Who Might Find This Useful?
First, AI agent developers. If you are creating a tool for programming automation, the OpenHands Index provides a clear way to check how well it performs in practice.
Second, those choosing a model for their work. Instead of relying only on abstract metrics, you can see how a specific model handles tasks similar to yours.
Third, this is a useful signal for the entire industry. The more realistic benchmarks there are, the clearer it becomes where models are truly strong, and where there is still work to be done.
Future Development Plans for OpenHands Index
What's Next?
OpenHands plans to expand the index by adding new tasks and repositories. This is important because task diversity helps avoid overfitting to specific patterns. The broader the set, the harder it is for models to «fit» the solution to known examples.
The team also promises to open-source the data and methodology so that others can reproduce the results or use the index for their own experiments.
Current Limitations of Real-World AI Agent Benchmarking
Limitations and Questions
Of course, this approach also has its difficulties. First, real GitHub tasks can be ambiguous. Sometimes even humans argue about how to properly solve a problem. Automatic verification cannot always account for all nuances.

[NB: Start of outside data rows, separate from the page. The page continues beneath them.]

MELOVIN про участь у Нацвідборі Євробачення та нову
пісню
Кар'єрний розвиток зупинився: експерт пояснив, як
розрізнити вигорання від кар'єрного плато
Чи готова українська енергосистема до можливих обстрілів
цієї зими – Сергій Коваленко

Second, the set of tasks is still finite. There is a risk that models will eventually start optimizing indirectly for it, especially if the data gets into training sets.
Third, it is not yet entirely clear how the index accounts for code quality. It is one thing to solve a task; it's another to do it cleanly, readably, and in accordance with the project's style.
Nevertheless, this is a step in the right direction. Realistic benchmarks help us better understand where AI agents can be useful right now, and where they still need to develop.